> **Text excerpt**
After really successfully putting together a very solid sales team, I was invited to participate in spinning up a business unit out of the existing company to integrate stationary storage, energy storage with EV charging applications to be able to stretch the grid at those points of distribution congestion.
Kerim: Big batteries. We’re talking about utility scale applications.
John: 20-40 foot solutions to really be able to maximize on that. And then was pretty effective at doing a number of installations, some of the tier ones, big names. It was a positive experience.
Joining Dynapower and Company Overview
But Dynapower had reached out to me and I was highly interested in it because Dynapower is a manufacturer. Instead of just taking existing technologies, white-labeling or not really developing it, the opportunity to participate in the actual technology itself, like doing the laptop batteries, was highly attractive to me. I went to work putting, defining the E-Mobility strategy.
Kerim: Tell us a little bit about the one paragraph intro on Dynapower, here maybe, would be appropriate. What’s Dynapower’s history? What about that way of organizing a company? It seemed to appeal to you and also what you’re working on right now. How do they all tie together?
John: Dynapower legacy company, over 60 years of domestic U.S. experience in power conversion technology and really developing and solving a lot of the world’s hard problems, not just in the clean energy space where I participate with EV chargers, microgrids, renewables, and solar.
But a large part of the business is also the development of power electronics and conversion solutions for government, military applications, high power applications, and industrial applications. Really having that depth of engineering resources, that type of skill set and knowledge was really appealing.
It’s not like working for a company that produces a product or has a small portfolio of items that they sell, but really has the ability to lead the market in terms of product development and honestly, just making the technology.
Kerim: Right. Dynapower is not so much of a product company as much as it is a solutions company. Is that the right way to describe it? I don’t know if I am doing it justice.
John: No, no. I mean, it’s twofold, to be able to scale and to be able to also be provide the products at scale that companies need in certain senses for — I work with a lot of integrators, OEMs, and they need standardized products to be able to incorporate into energy storage systems, into charging technologies. In that sense, it is products on that side of it. But then on the other side, it’s those development activities and project-based solutions.
A unique one that we participated in that would maybe give us a sense of scale is we provided all of the power electronics for the ACES project, which is the very large hydrogen electrolysis project in Utah. It’s several hundred megawatts of power electronics. When you think of it, these things are one-offs.
They’re the size of an apartment. I mean, it is ridiculous power to be able to work on that, and we can build anything from those smaller inverters, 125 kilowatts on up to things that are thousands of volts and tens of thousands of amps. It’s ridiculous.
When you see bus bars, sometimes, you measure them in millimeters and centimeters. Some of the stuff we make, you can measure in feet. It’s wild how large some of the products are.

> **Task 1**
Please rewrite the records starting at the beginning and ending at the line containing "المرصد الأخضر يحذر من تفاقم ظاهرة نفوق", changing "بغداد" to "الحكومة الاتحادية" and leaving everything else as it is.
The Dynapower interview and the records that come after it have no connection to each other.

> **Data section**
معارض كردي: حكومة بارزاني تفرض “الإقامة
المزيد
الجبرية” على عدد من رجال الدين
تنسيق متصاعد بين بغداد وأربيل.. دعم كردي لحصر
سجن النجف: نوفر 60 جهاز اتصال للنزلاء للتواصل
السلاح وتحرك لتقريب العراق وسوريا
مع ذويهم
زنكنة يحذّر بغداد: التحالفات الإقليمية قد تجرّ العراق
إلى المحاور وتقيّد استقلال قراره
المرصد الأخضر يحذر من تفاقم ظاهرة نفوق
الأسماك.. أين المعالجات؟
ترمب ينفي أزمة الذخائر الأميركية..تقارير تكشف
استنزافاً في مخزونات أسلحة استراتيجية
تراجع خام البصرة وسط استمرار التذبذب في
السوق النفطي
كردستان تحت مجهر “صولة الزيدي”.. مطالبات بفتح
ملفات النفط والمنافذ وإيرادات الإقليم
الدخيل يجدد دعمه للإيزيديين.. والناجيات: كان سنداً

> **Task 2**
Set down the passage from the Dynapower interview starting at "Kerim: Tell us" and ending at "all tie together?", word for word.

> **Problem solution 1**
معارض كردي: حكومة بارزاني تفرض “الإقامة
المزيد
الجبرية” على عدد من رجال الدين
تنسيق متصاعد بين الحكومة الاتحادية وأربيل.. دعم كردي لحصر
سجن النجف: نوفر 60 جهاز اتصال للنزلاء للتواصل
السلاح وتحرك لتقريب العراق وسوريا
مع ذويهم
زنكنة يحذّر الحكومة الاتحادية: التحالفات الإقليمية قد تجرّ العراق
إلى المحاور وتقيّد استقلال قراره
المرصد الأخضر يحذر من تفاقم ظاهرة نفوق

> **Problem solution 2**
Kerim: Tell us a little bit about the one paragraph intro on Dynapower, here maybe, would be appropriate. What’s Dynapower’s history? What about that way of organizing a company? It seemed to appeal to you and also what you’re working on right now. How do they all tie together?